Алексей Михайлович подъехал к своему драгоценному товарищу. Фёдор, бледный, исхудавший, посмотрел на государя весело, задорно:
— Смотри! Мой Аксак прыткий. Лучше бы его и не пускать.
— Вон чего удумал! Моя, твоя... Красота душу тешит.
Хотелось сказать что-то особое, ласковое, сокровенное, но подъехал Артамон, тоже друг детства.
Алексей Михайлович пошутил:
— Что же ты, Фёдор, пьяниц-то никак не вытрезвишь? Уж сколько лет мыкаешься, а канавы не пустуют.
— Пьяный да умный — человек думный. Так ведь у нас говорят. Али ещё по-другому. Доходились ножки, доработались ручки, додумалась голова... Думает Русь-матушка! Дума вечная, вот и заливает сердце вином.
Встрепенулся Алексей Михайлович, озлился:
— Чем паскуднее человечишка, тем пьянее!
— То-то и оно, — согласился Фёдор Михайлович. — Человечишка чувствует себя паскудным, пока трезв, а выпил — и вот уже велик, с Богом поговорить тянет.
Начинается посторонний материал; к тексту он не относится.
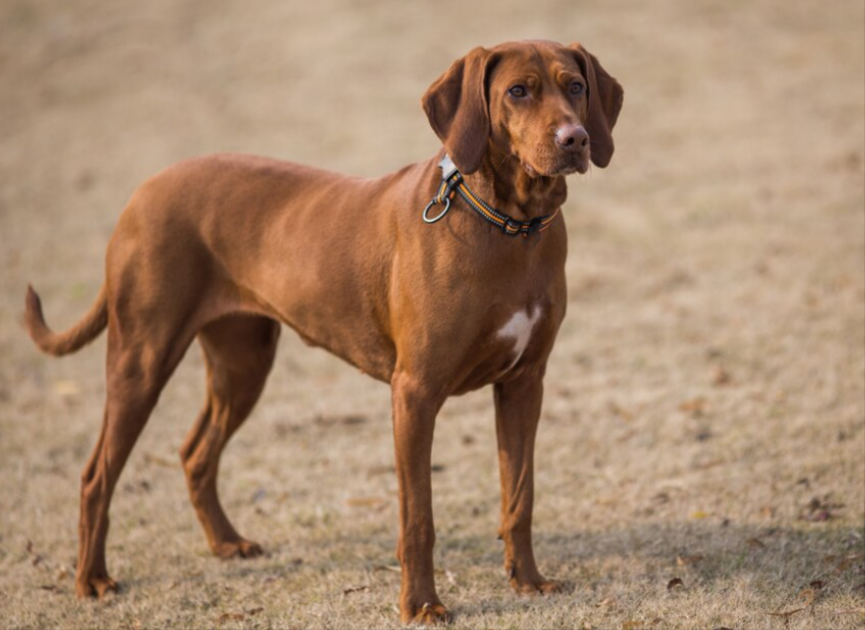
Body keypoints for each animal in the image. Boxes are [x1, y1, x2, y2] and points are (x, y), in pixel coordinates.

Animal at [25, 39, 620, 628]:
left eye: (575, 86)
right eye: (518, 91)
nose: (576, 139)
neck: (508, 224)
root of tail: (142, 191)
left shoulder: (524, 384)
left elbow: (520, 496)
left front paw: (528, 581)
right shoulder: (415, 393)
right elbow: (418, 518)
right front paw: (421, 605)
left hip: (243, 364)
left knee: (195, 452)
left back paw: (227, 543)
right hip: (142, 359)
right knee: (96, 475)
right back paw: (92, 580)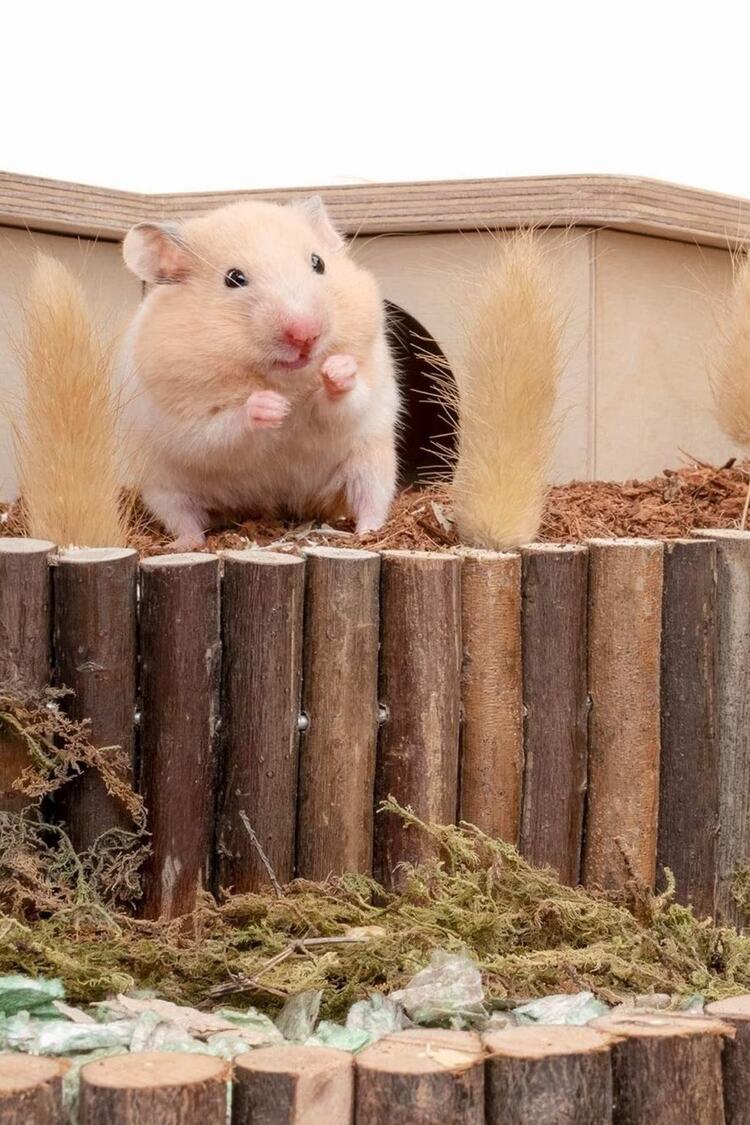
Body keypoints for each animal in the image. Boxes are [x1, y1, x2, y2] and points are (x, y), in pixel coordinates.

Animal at [120, 196, 399, 547]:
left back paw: (367, 532)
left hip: (372, 463)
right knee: (183, 518)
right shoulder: (188, 421)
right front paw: (272, 406)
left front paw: (337, 371)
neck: (283, 379)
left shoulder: (364, 393)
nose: (305, 334)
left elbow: (344, 402)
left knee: (370, 502)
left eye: (318, 263)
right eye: (234, 278)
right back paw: (187, 543)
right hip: (163, 488)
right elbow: (223, 429)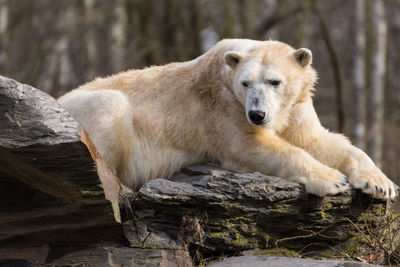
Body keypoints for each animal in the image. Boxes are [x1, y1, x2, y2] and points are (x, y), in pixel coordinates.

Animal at [58, 38, 396, 200]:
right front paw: (332, 179)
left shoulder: (296, 107)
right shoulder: (222, 106)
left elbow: (319, 140)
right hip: (87, 107)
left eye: (275, 81)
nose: (257, 114)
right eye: (245, 83)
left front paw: (380, 184)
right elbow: (248, 146)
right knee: (111, 107)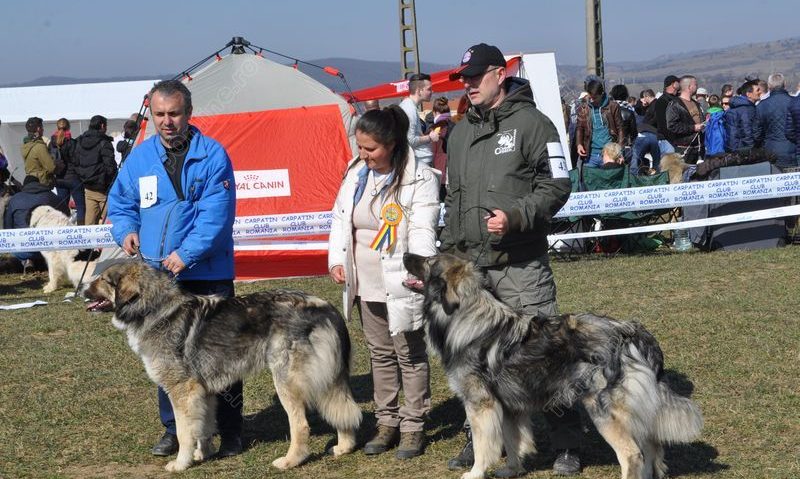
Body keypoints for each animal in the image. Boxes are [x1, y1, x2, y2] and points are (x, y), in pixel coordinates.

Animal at [83, 260, 360, 474]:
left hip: (286, 381)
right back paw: (344, 447)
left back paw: (290, 461)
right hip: (327, 377)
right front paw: (202, 455)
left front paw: (180, 464)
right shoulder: (203, 392)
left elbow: (184, 432)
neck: (154, 309)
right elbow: (203, 427)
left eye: (104, 280)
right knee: (343, 409)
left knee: (301, 425)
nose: (82, 289)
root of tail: (325, 307)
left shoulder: (182, 391)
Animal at [404, 253, 704, 478]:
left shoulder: (480, 404)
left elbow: (483, 445)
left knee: (633, 454)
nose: (405, 254)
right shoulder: (510, 407)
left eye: (429, 260)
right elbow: (512, 440)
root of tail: (629, 331)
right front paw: (512, 470)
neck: (464, 316)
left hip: (603, 410)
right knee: (652, 449)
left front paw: (476, 473)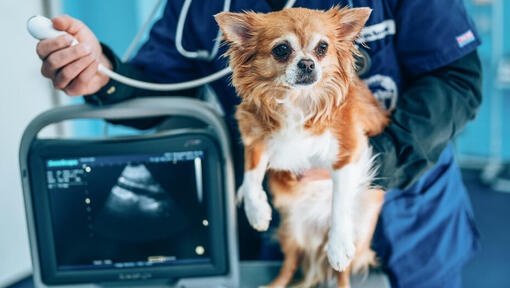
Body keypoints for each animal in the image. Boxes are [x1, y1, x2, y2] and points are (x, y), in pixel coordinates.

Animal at [214, 6, 386, 288]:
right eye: (282, 49)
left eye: (322, 48)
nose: (307, 63)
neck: (297, 98)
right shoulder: (255, 138)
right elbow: (250, 176)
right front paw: (256, 211)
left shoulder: (347, 151)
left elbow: (340, 201)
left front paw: (338, 245)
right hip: (291, 231)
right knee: (289, 265)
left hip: (360, 236)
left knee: (341, 273)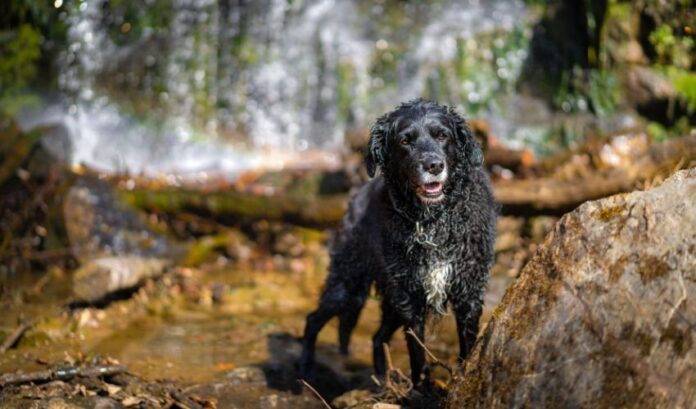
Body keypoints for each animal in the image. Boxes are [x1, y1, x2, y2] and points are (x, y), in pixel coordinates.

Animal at [298, 99, 494, 386]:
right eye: (405, 141)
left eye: (442, 136)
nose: (433, 165)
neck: (433, 221)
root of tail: (356, 195)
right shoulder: (411, 297)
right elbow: (417, 353)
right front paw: (422, 388)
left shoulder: (467, 291)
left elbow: (467, 345)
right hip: (349, 283)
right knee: (313, 320)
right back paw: (305, 370)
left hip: (387, 298)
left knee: (377, 337)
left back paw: (383, 378)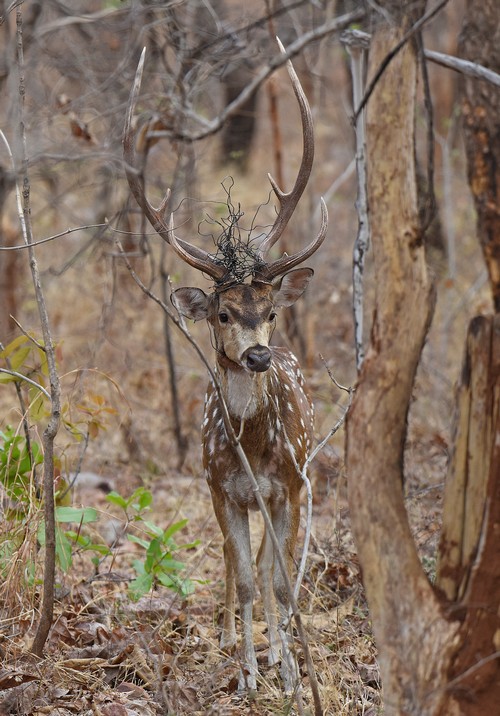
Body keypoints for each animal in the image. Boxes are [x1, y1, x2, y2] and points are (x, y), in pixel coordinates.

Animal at [123, 42, 328, 692]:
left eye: (269, 310)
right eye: (221, 313)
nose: (258, 354)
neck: (254, 447)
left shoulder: (290, 484)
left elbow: (281, 583)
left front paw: (288, 673)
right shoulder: (220, 489)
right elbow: (241, 578)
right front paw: (246, 676)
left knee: (267, 570)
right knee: (237, 566)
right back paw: (234, 642)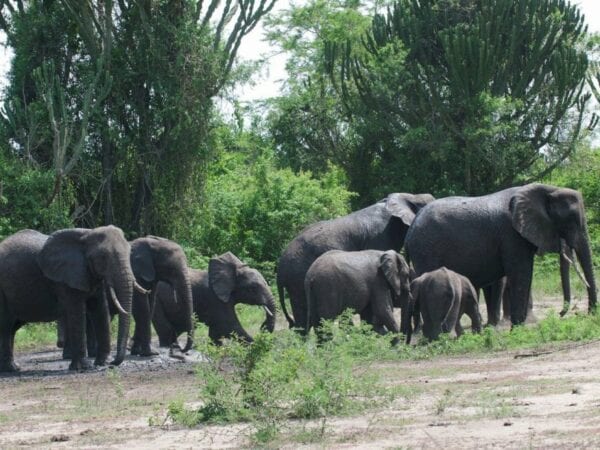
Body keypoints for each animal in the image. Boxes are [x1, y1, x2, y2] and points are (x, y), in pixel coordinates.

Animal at [0, 227, 135, 370]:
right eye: (103, 256)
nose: (113, 364)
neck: (87, 234)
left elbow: (100, 309)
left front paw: (102, 363)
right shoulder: (65, 279)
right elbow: (77, 312)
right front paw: (84, 368)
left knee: (12, 327)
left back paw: (14, 367)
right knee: (6, 325)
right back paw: (11, 368)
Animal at [406, 184, 596, 326]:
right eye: (571, 222)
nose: (561, 314)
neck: (547, 189)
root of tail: (411, 228)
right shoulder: (511, 235)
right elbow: (521, 273)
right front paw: (518, 329)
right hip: (426, 250)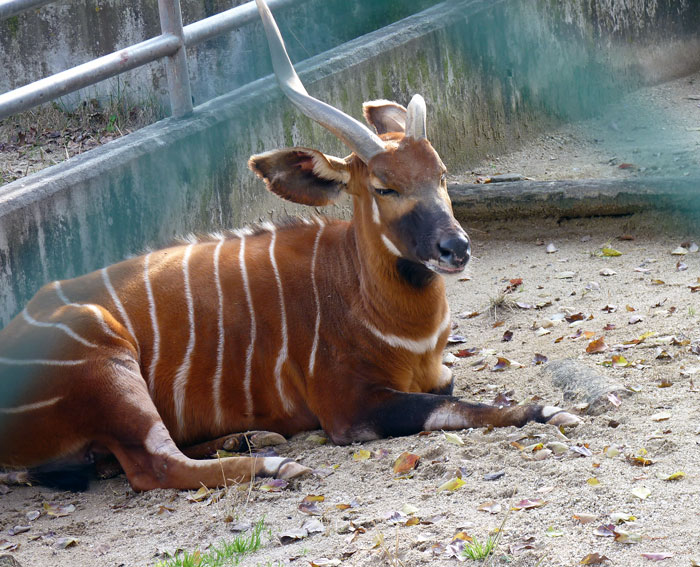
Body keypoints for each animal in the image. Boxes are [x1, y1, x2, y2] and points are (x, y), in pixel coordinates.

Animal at [0, 0, 580, 490]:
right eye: (384, 187)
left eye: (440, 174)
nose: (454, 248)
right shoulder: (349, 408)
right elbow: (459, 410)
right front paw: (551, 411)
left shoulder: (438, 377)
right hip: (108, 360)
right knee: (152, 466)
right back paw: (277, 463)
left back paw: (253, 437)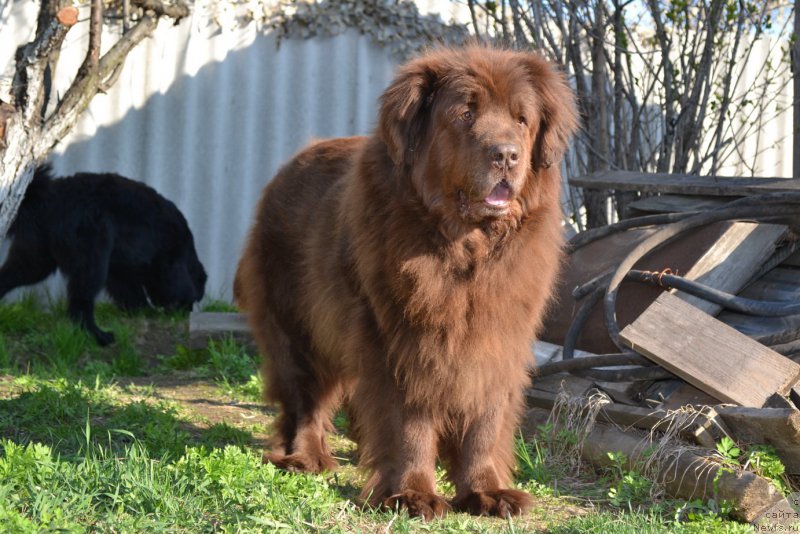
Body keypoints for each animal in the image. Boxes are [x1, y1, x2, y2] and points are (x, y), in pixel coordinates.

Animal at [0, 165, 206, 346]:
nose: (188, 312)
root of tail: (46, 198)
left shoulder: (121, 266)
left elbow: (127, 288)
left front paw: (142, 309)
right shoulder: (168, 258)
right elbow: (174, 283)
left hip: (36, 251)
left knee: (16, 272)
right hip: (90, 242)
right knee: (82, 297)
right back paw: (98, 335)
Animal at [234, 46, 580, 520]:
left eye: (522, 119)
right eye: (465, 114)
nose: (507, 155)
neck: (465, 253)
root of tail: (294, 161)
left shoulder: (498, 338)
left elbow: (485, 420)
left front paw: (487, 491)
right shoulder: (399, 339)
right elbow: (407, 421)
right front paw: (411, 494)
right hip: (297, 322)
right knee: (305, 395)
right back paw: (303, 457)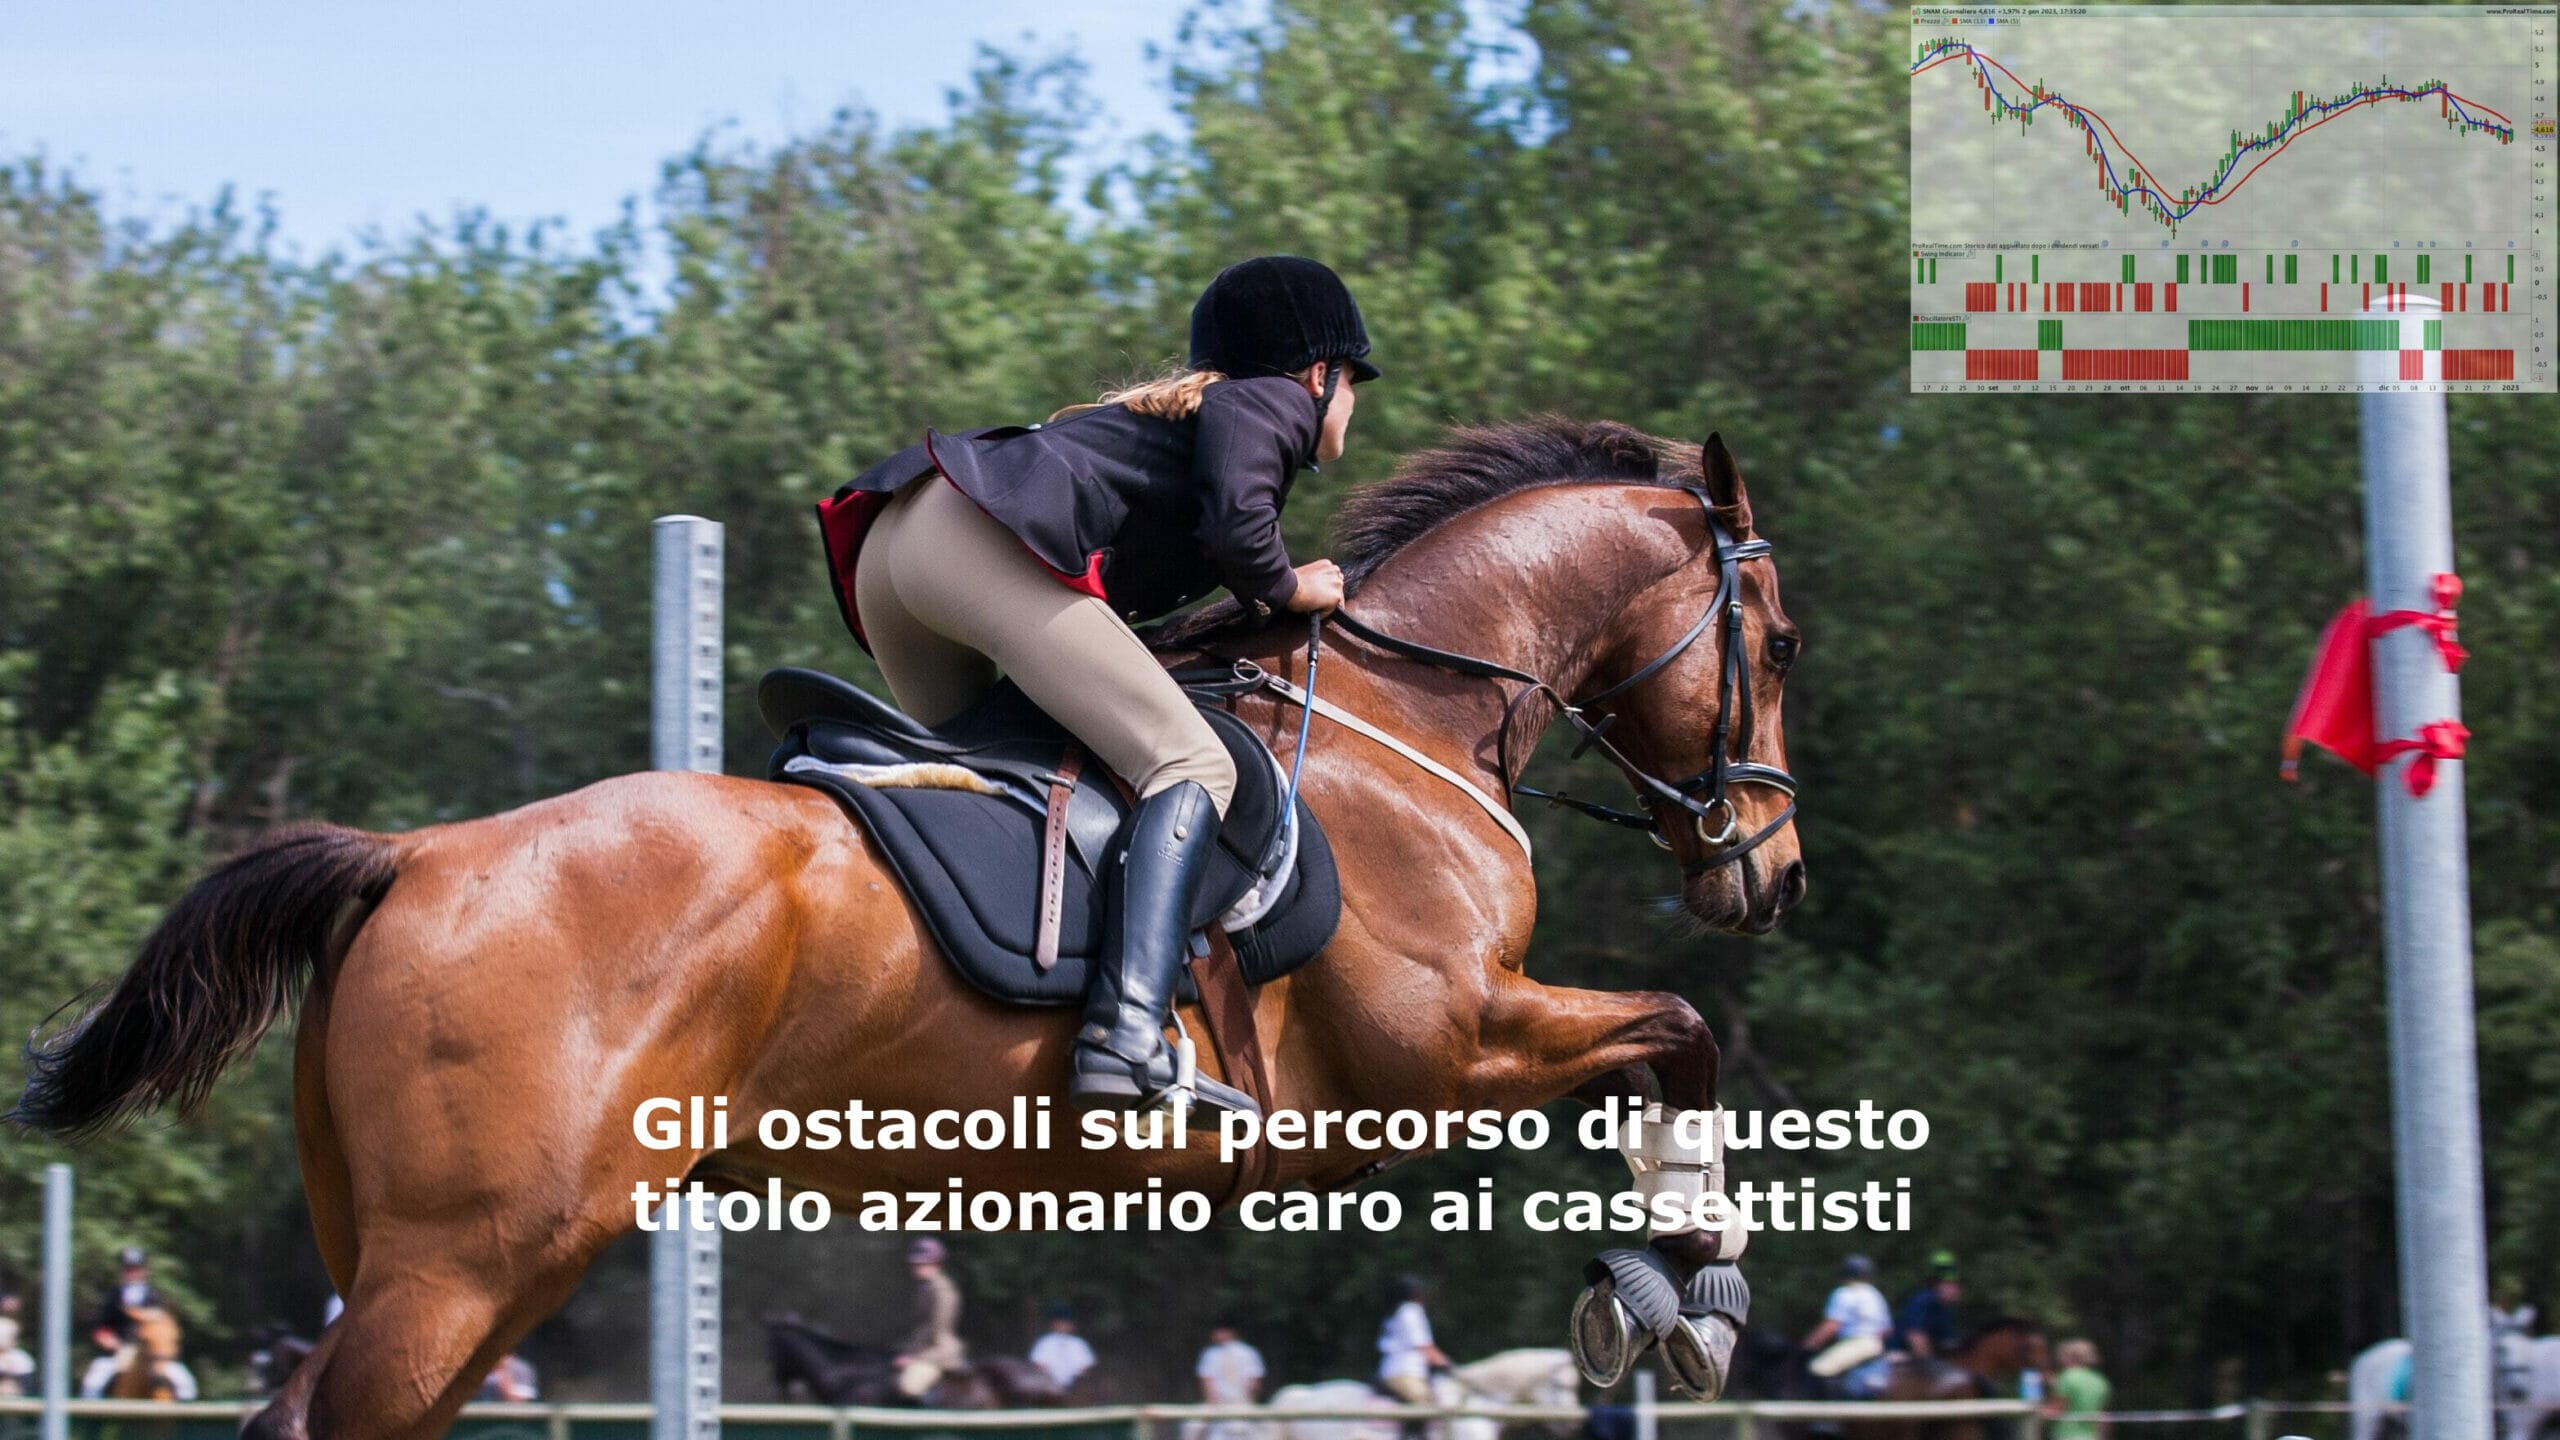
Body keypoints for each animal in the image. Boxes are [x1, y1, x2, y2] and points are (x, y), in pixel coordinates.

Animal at [13, 419, 1806, 1440]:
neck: (1400, 719)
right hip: (465, 1263)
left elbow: (1669, 1046)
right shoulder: (1436, 1052)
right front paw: (1683, 1296)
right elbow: (1677, 1036)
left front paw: (1663, 1282)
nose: (1767, 874)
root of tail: (413, 859)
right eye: (1777, 641)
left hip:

— Ладно, ребята! В Думе будем умничать. На охоту! — весело сказал Алексей Михайлович и тронул Фёдора за плечо. — Спасибо тебе, милый человек! Пьяни в Москве и впрямь поменьше стало.
Ради затравки пускали соколов на голубей, привезённых с собой. Наконец подъехали к старице. Пришло время великих птиц. Кречет Бурляй, сделав шестнадцать ставок, пал из-под белого облака на серую гусыню и убил её, низко над водой, но, как и подобает кречету, влёт.
— Пускай своего! — крикнул Алексей Михайлович Ртищеву.
Аксак взмывал так, что казалось, само небо затягивает в воронку. На двадцать шестом круге исчез, а потом — стрела Перунова — пал со звёздных высот на огромного гуся и заразил[28].
— Каков у него бодень — кинжал! — закричал Алексей Михайлович, поражённый красотой полёта, жестокой точностью охотника.
— Бодень? — дотронулась Наталья Кирилловна до плеча разгорячённого супруга.